Penelitian Joint Research Center European Commission (JRCEC) di tahun 2020 menyebut, proses produksi DME dari batu bara menghasilkan emisi sebesar 153 kg CO2 per setara barel minyak (SBM). Sementara pembakarannya menghasilkan 412 kg CO2 per SBM—lebih tinggi dibanding emisi pembakaran LPG yakni 386 kg CO2 per SBM.
Ini diperparah dengan adanya gas metana (CH4) dari proses gasifikasi dan sintesis untuk menghasilkan DME dari batu bara. Metana merupakan gas rumah kaca yang 28 kali lebih kuat memerangkap panas di atmosfer dibandingkan CO2.
Proyek ini juga berisiko menjauhkan Indonesia dari target penghentian batu bara di tahun 2040 karena meningkatkan ketergantungan Indonesia pada batu bara 25 tahun ke depan. Pasalnya, kebutuhan energi normal (skenario Business as Usual) Indonesia mencapai 47,7 juta ton setara minyak (Mtoe) pada 2050, sehingga permintaan DME untuk menggantikan LPG akan terus naik.
Low Carbon Development Indonesia di tahun 2022 telah menghitung, jika DME mulai menggantikan LPG sebanyak 12% sejak 2025 hingga 2030, maka emisi karbon berisiko meningkat sebesar 1,9 juta ton CO2 pada 2025 dan 2,4 juta ton CO2 pada 2030, dibandingkan dengan emisi dari penggunaan LPG.
Memperbaiki arah investasi Danantara
Alih-alih berinvestasi sembari menambah emisi, Danantara yang akan diproyeksikan menjadi salah satu dari lima SWF (sovereign wealth fund) terbesar di dunia seharusnya memaksimalkan aset dengan mengambil langkah relevan dengan tren investasi global.
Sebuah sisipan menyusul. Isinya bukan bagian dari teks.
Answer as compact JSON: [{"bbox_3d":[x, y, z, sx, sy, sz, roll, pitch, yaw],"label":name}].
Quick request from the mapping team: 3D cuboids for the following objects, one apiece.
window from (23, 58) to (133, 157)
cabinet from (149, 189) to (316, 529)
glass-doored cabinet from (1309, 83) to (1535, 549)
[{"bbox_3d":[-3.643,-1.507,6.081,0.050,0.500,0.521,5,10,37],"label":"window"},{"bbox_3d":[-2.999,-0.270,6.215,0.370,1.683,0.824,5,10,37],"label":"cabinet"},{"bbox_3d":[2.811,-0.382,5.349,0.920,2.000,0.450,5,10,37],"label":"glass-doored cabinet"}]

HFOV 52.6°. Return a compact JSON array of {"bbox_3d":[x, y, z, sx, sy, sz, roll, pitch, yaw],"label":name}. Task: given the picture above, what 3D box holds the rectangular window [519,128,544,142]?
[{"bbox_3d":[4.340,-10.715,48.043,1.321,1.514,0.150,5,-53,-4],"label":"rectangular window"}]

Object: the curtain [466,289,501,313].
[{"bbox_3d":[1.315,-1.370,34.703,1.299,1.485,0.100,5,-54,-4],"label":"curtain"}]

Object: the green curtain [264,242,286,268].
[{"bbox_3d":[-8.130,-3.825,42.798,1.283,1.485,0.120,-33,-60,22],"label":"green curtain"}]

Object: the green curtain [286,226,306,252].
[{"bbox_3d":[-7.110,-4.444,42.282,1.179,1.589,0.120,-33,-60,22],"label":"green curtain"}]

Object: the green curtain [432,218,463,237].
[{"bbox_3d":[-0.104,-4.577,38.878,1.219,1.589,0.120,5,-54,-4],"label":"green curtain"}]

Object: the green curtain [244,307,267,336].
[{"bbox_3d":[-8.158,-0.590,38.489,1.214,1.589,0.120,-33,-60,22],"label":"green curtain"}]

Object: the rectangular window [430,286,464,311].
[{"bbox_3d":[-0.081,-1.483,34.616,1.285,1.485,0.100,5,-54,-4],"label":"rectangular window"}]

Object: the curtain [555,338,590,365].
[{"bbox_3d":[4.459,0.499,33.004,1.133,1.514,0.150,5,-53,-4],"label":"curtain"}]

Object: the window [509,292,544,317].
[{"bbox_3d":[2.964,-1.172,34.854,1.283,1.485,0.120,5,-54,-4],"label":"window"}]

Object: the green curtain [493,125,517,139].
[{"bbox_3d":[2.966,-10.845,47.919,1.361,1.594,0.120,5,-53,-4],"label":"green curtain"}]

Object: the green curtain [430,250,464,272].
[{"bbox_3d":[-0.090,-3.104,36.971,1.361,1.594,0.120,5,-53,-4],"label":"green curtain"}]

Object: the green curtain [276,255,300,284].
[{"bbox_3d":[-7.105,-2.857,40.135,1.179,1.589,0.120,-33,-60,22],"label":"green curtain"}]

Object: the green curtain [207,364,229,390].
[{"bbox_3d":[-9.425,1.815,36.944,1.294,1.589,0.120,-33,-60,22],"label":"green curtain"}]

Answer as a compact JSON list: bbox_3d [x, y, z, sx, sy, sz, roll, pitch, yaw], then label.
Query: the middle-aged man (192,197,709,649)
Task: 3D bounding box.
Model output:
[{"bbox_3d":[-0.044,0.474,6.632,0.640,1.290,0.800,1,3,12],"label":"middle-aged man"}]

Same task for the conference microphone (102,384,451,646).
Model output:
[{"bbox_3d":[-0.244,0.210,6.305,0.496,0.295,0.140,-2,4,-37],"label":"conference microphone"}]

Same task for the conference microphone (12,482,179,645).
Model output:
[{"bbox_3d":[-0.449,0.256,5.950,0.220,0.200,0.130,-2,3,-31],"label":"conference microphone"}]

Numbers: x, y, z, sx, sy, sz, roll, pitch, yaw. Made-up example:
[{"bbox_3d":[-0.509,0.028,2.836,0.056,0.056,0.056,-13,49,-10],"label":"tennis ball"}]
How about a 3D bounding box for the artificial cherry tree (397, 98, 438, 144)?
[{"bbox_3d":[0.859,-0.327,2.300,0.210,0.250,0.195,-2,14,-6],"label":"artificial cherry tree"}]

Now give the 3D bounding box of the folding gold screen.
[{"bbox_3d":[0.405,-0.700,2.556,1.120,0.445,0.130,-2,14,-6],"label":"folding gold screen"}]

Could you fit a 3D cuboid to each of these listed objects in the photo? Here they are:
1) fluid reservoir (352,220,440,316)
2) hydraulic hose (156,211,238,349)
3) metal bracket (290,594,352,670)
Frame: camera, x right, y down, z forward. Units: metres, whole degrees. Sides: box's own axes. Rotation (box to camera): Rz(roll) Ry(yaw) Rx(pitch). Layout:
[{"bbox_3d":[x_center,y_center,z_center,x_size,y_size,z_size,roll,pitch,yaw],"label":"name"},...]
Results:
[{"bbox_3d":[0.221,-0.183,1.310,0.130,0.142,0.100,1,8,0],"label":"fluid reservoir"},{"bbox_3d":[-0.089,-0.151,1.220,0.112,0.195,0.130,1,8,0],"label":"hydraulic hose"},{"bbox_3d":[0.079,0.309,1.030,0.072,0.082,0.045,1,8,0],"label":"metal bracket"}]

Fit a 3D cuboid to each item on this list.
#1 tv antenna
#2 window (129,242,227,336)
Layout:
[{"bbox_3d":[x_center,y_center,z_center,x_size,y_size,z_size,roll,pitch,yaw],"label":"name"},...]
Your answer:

Salah satu yang bisa dilakukan Danantara adalah memanfaatkan dana Rp180 triliun pada proyek tenaga surya. Misalnya, membiayai PLTS off-grid di wilayah terpencil yang tidak terjangkau jaringan PLN. Ditambah, biaya teknologi energi terbarukan kini semakin hari semakin terjangkau.
Analisis International Renewable Energy Agency pada 2023 memaparkan, energi surya telah mengalami penurunan harga yang signifikan, dengan rata-rata sekitar US$30-50 per megawatt-jam (MWh).
Canada Pension Plan Investment Board (CPPIB) contohnya, dengan aset yang jauh lebih kecil dibanding Danantara, yakni hanya CA$699,6 miliar atau sekitar 58% dari Danantara, justru memiliki portofolio besar dalam transisi energi, termasuk investasi pada tenaga surya, angin, dan teknologi hijau. CPPIB menginvestasikan CA$741 juta atau setara Rp8,4 triliun pada enam proyek tenaga angin dan surya milik NextEra Energy Partners, LP yang beroperasi di Kanada—angka investasi yang besarnya hanya 4,67 % dari rencana investasi gasifikasi batu bara Indonesia.
Sementara Caisse de dépôt et placement du Québec (CPDQ), SWF Kanada lainnya, mengalokasikan investasi sebesar US$1 miliar atau setara 16 triliun rupiah pada Invenergy Renewables LLC, untuk proyek angin dan surya terbesar di Amerika Utara. Bahkan, CPDQ berani mengambil langkah untuk menghentikan investasi minyak di tahun 2021 dan beralih ke energi bersih.
Oleh karena itu, pemerintah harus benar-benar meninjau ulang arah investasi Danantara yang tidak memprioritaskan proyek infrastruktur energi terbarukan. Upaya yang hanya berfokus pada kepentingan jangka pendek akan merugikan Indonesia jauh lebih dalam, serta mengingkari hak masyarakat untuk hidup sejahtera dalam lingkungan yang bersih dan sehat.